■ **Your goal**: Each record below should be returned word for word, with no pictures included.

■ **Task data**:
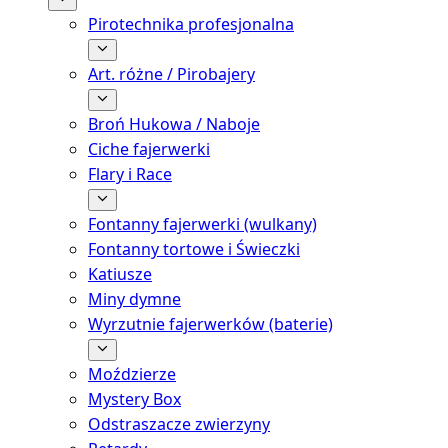
Pirotechnika profesjonalna
Art. różne / Pirobajery
Broń Hukowa / Naboje
Ciche fajerwerki
Flary i Race
Fontanny fajerwerki (wulkany)
Fontanny tortowe i Świeczki
Katiusze
Miny dymne
Wyrzutnie fajerwerków (baterie)
Moździerze
Mystery Box
Odstraszacze zwierzyny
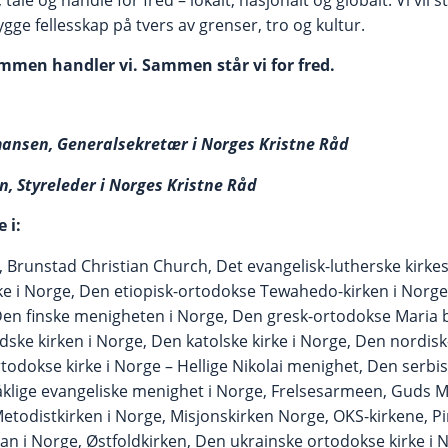
ge fellesskap på tvers av grenser, tro og kultur.
men handler vi. Sammen står vi for fred.
ansen, Generalsekretær i Norges Kristne Råd
, Styreleder i Norges Kristne Råd
 i:
, Brunstad Christian Church, Det evangelisk-lutherske kirk
ke i Norge, Den etiopisk-ortodokse Tewahedo-kirken i Norge
 Den finske menigheten i Norge, Den gresk-ortodokse Maria
ske kirken i Norge, Den katolske kirke i Norge, Den nordisk
todokse kirke i Norge – Hellige Nikolai menighet, Den serbis
klige evangeliske menighet i Norge, Frelsesarmeen, Guds M
todistkirken i Norge, Misjonskirken Norge, OKS-kirkene, P
an i Norge, Østfoldkirken, Den ukrainske ortodokse kirke i N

■ **Final answer**:
Pirotechnika profesjonalna
Art. różne / Pirobajery
Broń Hukowa / Naboje
Ciche fajerwerki
Flary i Race
Fontanny fajerwerki (wulkany)
Fontanny tortowe i Świeczki
Katiusze
Miny dymne
Wyrzutnie fajerwerków (baterie)
Moździerze
Mystery Box
Odstraszacze zwierzyny
ge fellesskap på tvers av grenser, tro og kultur.
men handler vi. Sammen står vi for fred.
ansen, Generalsekretær i Norges Kristne Råd
, Styreleder i Norges Kristne Råd
 i:
, Brunstad Christian Church, Det evangelisk-lutherske kirk
ke i Norge, Den etiopisk-ortodokse Tewahedo-kirken i Norge
 Den finske menigheten i Norge, Den gresk-ortodokse Maria
ske kirken i Norge, Den katolske kirke i Norge, Den nordisk
todokse kirke i Norge – Hellige Nikolai menighet, Den serbis
klige evangeliske menighet i Norge, Frelsesarmeen, Guds M
todistkirken i Norge, Misjonskirken Norge, OKS-kirkene, P
an i Norge, Østfoldkirken, Den ukrainske ortodokse kirke i N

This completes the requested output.